Okay, deep breath- here's the link for my most recent foray into blogging, which is a blog about secondhand clothes. (And the newest post is about moving to this farm, which is incongruous, but I couldn't help myself.) I open myself up for constructive criticism, but mostly I want to know what I should do with the next blog.
Thanks in advance!

http://recyclestyle.wordpress.com/


----------



## katlupe (Nov 15, 2004)

libby said:


> I love blogging, and I love to read blogs! I'm in the process of checking out many of your blogs.
> I've blogged for several years, but just as a hobby, and now I'd like to start blogging about our experience as we are planning to start a homestead from scratch. This is something I would do anyway, since all of my family lives so far away (some of them overseas), and my friends and former employers have been asking me to do it so they can follow along.
> But I'd like to do it as more than just a hobby. I'd love to get some tips from you experienced Bloggers about how you profit from your blog, as that is totally uncharted territory to me.
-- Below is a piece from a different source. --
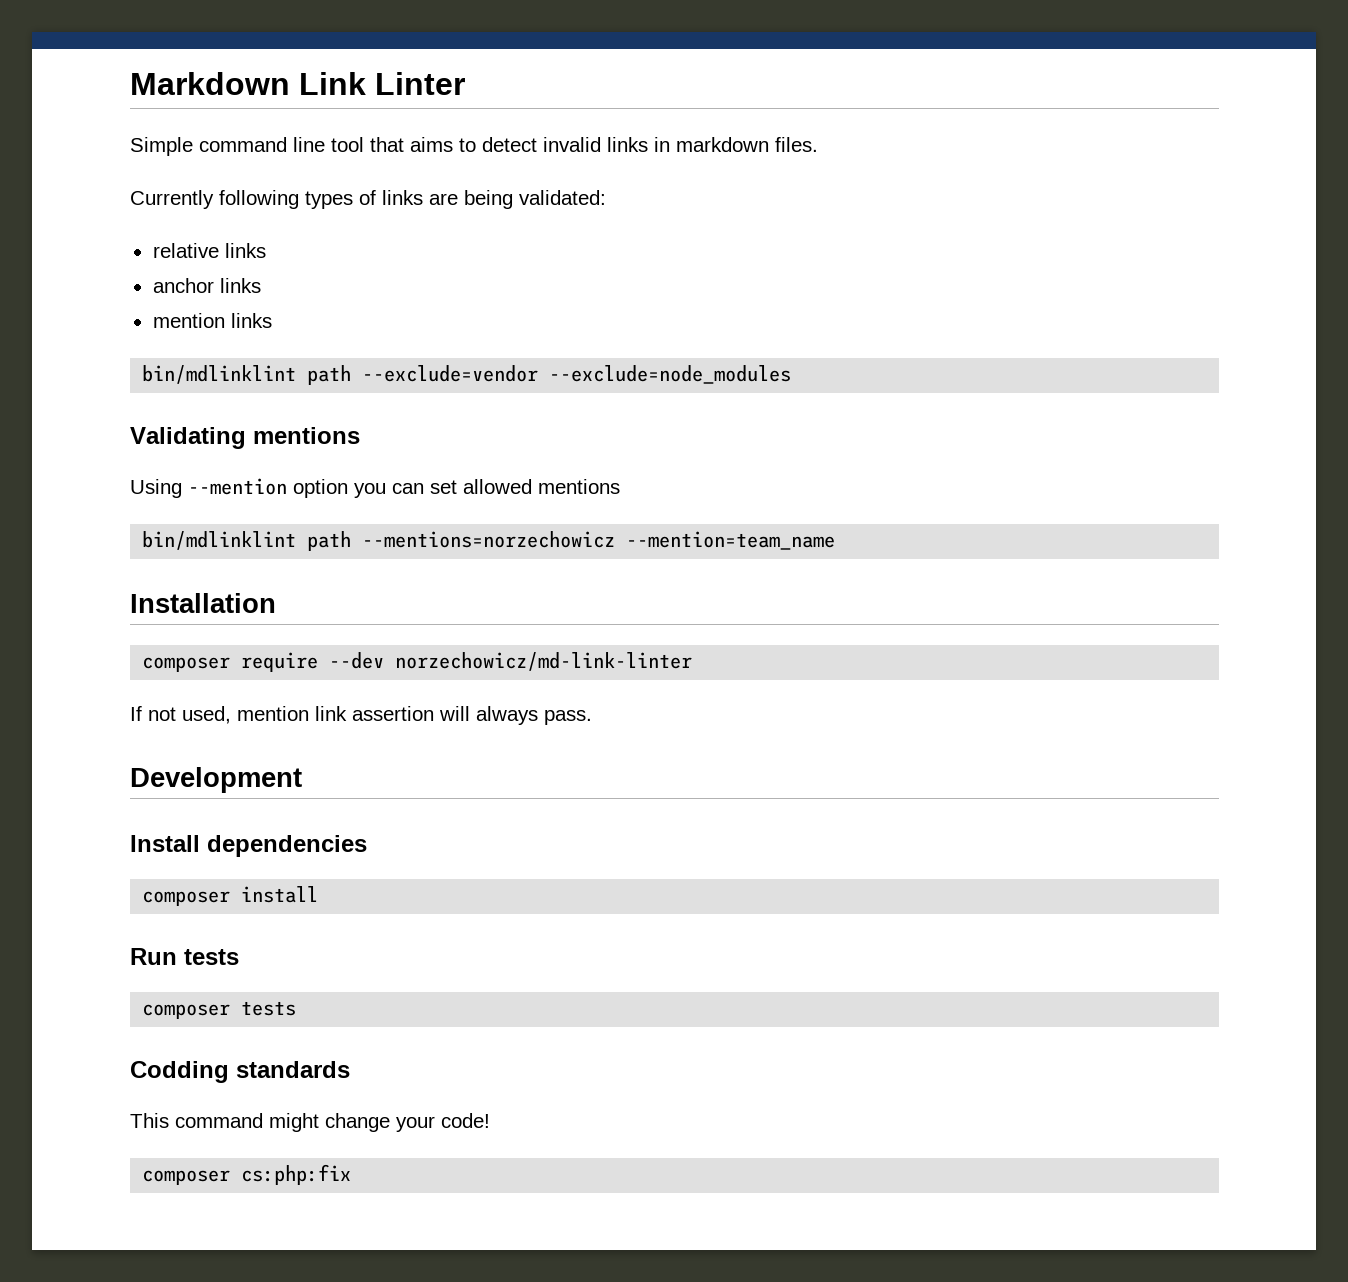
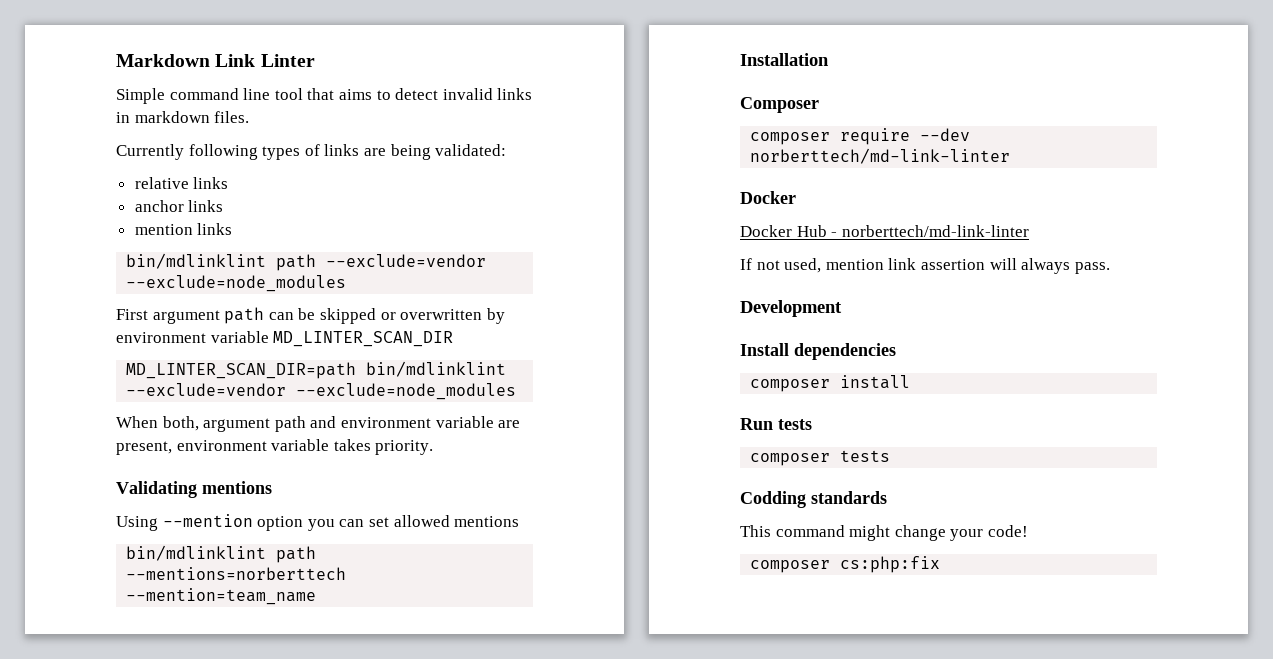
(792, 374) none -> [116,307,505,324] [116,331,454,347] [126,361,507,379] [126,383,517,400] [116,416,521,432] [116,439,434,455] // First argument path can be skipped or overwritten by environment variable MD_LINTER_SCAN_DIR // MD_LINTER_SCAN_DIR=path bin/mdlinklint --exclude=vendor --exclude=node_modules // When both, argument path and environment variable are present, environment variable takes priority.
[362,531,616,548] --mentions=norzechowicz -> [126,567,347,580] --mentions=norberttech
(276, 603) none -> [740,97,819,113] // Composer
[395,652,693,671] norzechowicz/md-link-linter -> [750,148,1011,164] [740,191,796,204] [740,225,1029,237] norberttech/md-link-linter // Docker // Docker Hub - norberttech/md-link-linter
I don't need to live off it, but it seems to me that if I'm going to spend a lot of time doing something, I should get paid for it.
> Okay, deep breath- here's the link for my most recent foray into blogging, which is a blog about secondhand clothes. (And the newest post is about moving to this farm, which is incongruous, but I couldn't help myself.) I open myself up for constructive criticism, but mostly I want to know what I should do with the next blog.
> ...


 Libby, I visited your blog quickly as I may have to get off my computer, because I think a storm is on its way. But I liked it and what you wrote. I liked the ones with the photos the most. One thing that really improved my blog was when I bought a really good digital camera and started posting lots of photos. The other thing was joining The BlogFrog.

Go the thread here called Picking Up Extra Money From Your Blog
and read that. There was a lot of good info there. 

You can make money on your blog. But it takes patience, because you need time to develop it where advertisers want to put ads on it. It can be done in a short period. One thing is that you have to post as much as possible. Advertisers want bloggers who are current and have recent posts. There are a lot of companies who will provide you with products for giveaways and for reviews. Blogging is hot right now! I will check out your blog in the next day or so.


----------



## libby (Feb 27, 2011)

Thanks Kat! That thread was really helpful.
I've been checking out others' blogs and websites to get a sense of what folks are doing. Now what I need is a name!


----------



## katlupe (Nov 15, 2004)

libby,

How are you doing on this? If you need any help just post here. We have a good group of bloggers working together now.


----------